This paper introduces the Budding Ensemble Architecture (BEA), a novel reduced ensemble architecture for anchor-based object detection models. Object detection models are crucial in vision-based tasks, particularly in autonomous systems. They should provide precise bounding box detections while also calibrating their predicted confidence scores, leading to higher-quality uncertainty estimates. However, current models may make erroneous decisions due to false positives receiving high scores or true positives being discarded due to low scores. BEA aims to address these issues. The proposed loss functions in BEA improve the confidence score calibration and lower the uncertainty error, which results in a better distinction of true and false positives and, eventually, higher accuracy of the object detection models. Both Base-YOLOv3 and SSD models were enhanced using the BEA method and its proposed loss functions. The BEA on Base-YOLOv3 trained on the KITTI dataset results in a 6% and 3.7% increase in mAP and AP50, respectively. Utilizing a well-balanced uncertainty estimation threshold to discard samples in real-time even leads to a 9.6% higher AP50 than its base model. This is attributed to a 40% increase in the area under the AP50-based retention curve used to measure the quality of calibration of confidence scores. Furthermore, BEA-YOLOV3 trained on KITTI provides superior out-of-distribution detection on Citypersons, BDD100K, and COCO datasets compared to the ensembles and vanilla models of YOLOv3 and Gaussian-YOLOv3.

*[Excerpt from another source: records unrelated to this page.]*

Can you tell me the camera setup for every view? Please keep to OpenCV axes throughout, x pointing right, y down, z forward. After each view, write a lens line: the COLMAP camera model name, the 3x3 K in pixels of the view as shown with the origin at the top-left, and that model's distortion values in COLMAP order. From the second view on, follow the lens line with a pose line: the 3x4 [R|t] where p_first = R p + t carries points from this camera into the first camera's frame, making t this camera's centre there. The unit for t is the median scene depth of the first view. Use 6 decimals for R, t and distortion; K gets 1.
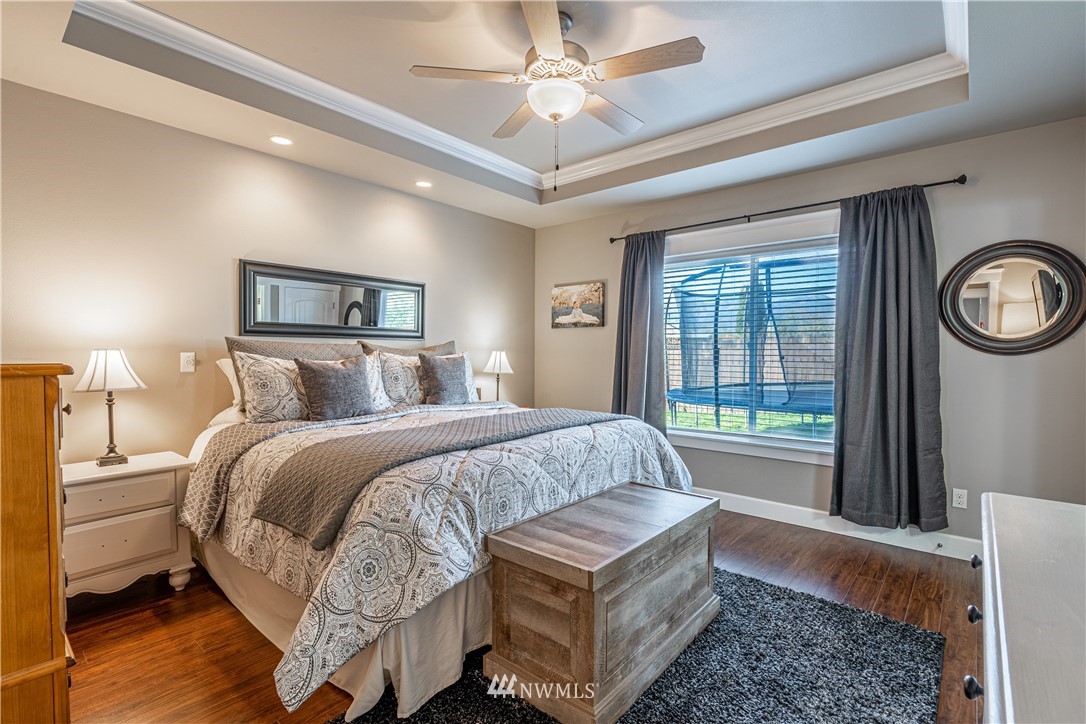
lens RADIAL K [[500.0, 0, 551.6], [0, 500.0, 366.4], [0, 0, 1]] dist [-0.003870, 0.000085]
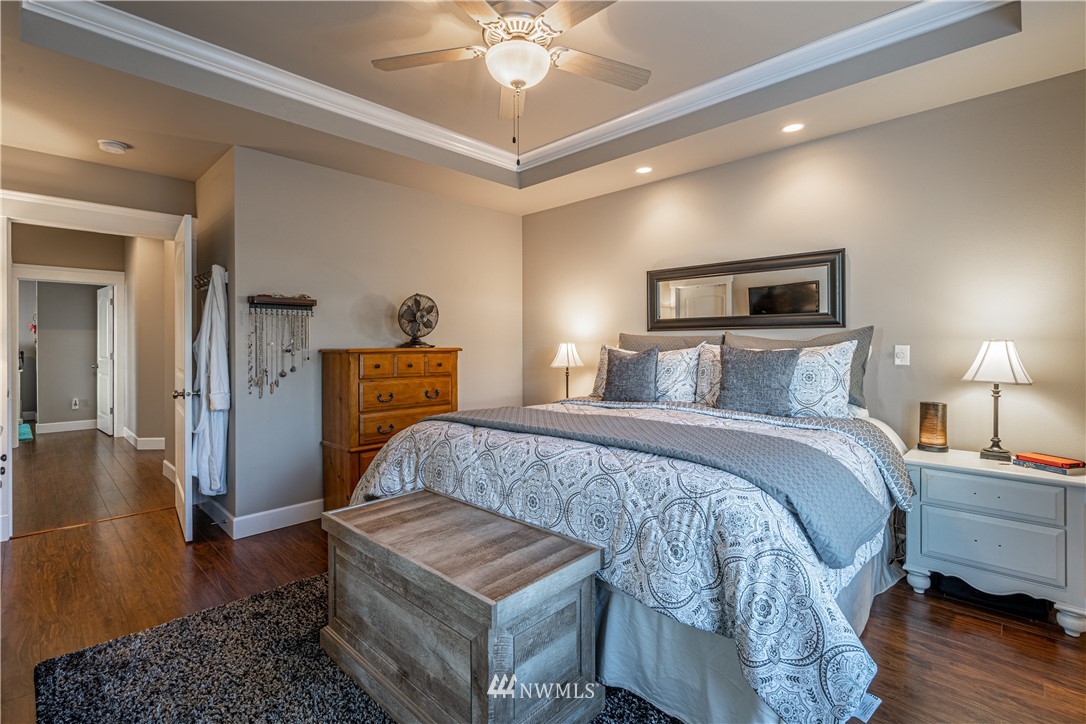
lens RADIAL K [[503.7, 0, 544.1], [0, 503.7, 344.0], [0, 0, 1]] dist [-0.000349, 0.000184]
pose [[-0.066618, -0.003135, -0.997774, 0.631285], [-0.022997, 0.999734, -0.001606, -0.019598], [0.997513, 0.022839, -0.066673, 0.769201]]
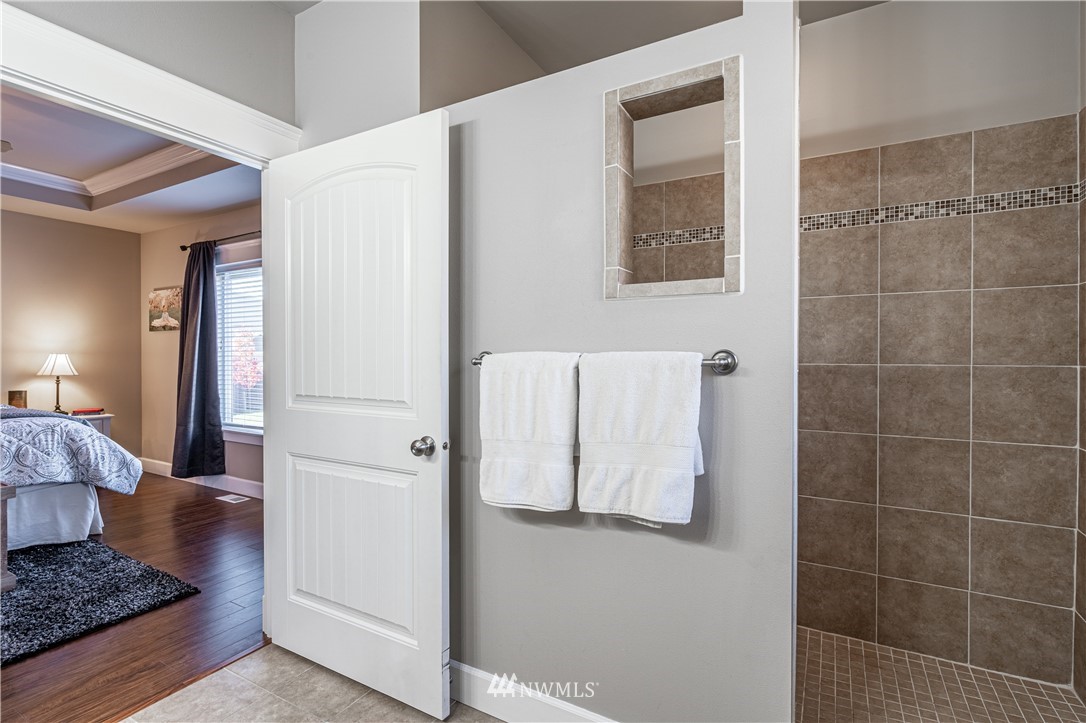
lens RADIAL K [[489.5, 0, 543.0], [0, 489.5, 361.5], [0, 0, 1]] dist [0.001986, 0.000424]
pose [[0.980874, -0.003430, 0.194613, 0.901187], [0.006243, 0.999885, -0.013844, 0.007718], [-0.194543, 0.014794, 0.980782, -0.213015]]
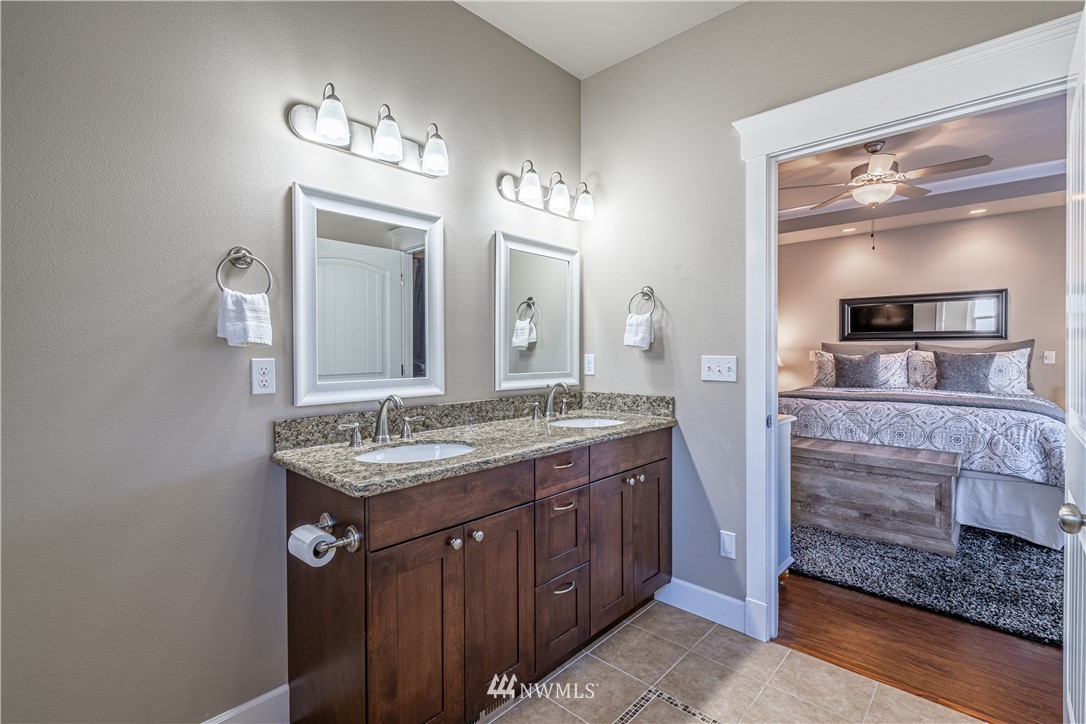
lens RADIAL K [[502.7, 0, 540.0], [0, 502.7, 355.3], [0, 0, 1]] dist [-0.001248, -0.000366]
pose [[-0.046817, 0.006201, -0.998884, 1.157150], [-0.024463, 0.999674, 0.007352, 0.001951], [0.998604, 0.024780, -0.046650, 0.005744]]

翻译：本文介绍了萌芽集成架构（BEA），一种用于基于锚点的目标检测模型的精简集成架构。目标检测模型在基于视觉的任务中至关重要，尤其是在自主系统中。它们应提供精确的边界框检测，同时校准预测置信度分数，从而产生更高质量的不确定性估计。然而，当前模型可能因高分的误报或低分的漏报而导致错误决策。BEA旨在解决这些问题。BEA中提出的损失函数改善了置信度分数校准并降低了不确定性误差，从而更好地区分真伪阳性，最终提高了目标检测模型的准确率。使用BEA方法及其提出的损失函数对Base-YOLOv3和SSD模型进行了增强。在KITTI数据集上训练的Base-YOLOv3上的BEA分别使mAP和AP50提升了6%和3.7%。利用均衡的不确定性估计阈值实时丢弃样本，甚至使其AP50比基础模型高出9.6%。这归因于AP50保留曲线下面积增加了40%，该曲线用于衡量置信度分数校准的质量。此外，在KITTI上训练的BEA-YOLOV3在Citypersons、BDD100K和COCO数据集上提供了优于YOLOv3和Gaussian-YOLOv3集成模型及原始模型的分布外检测性能。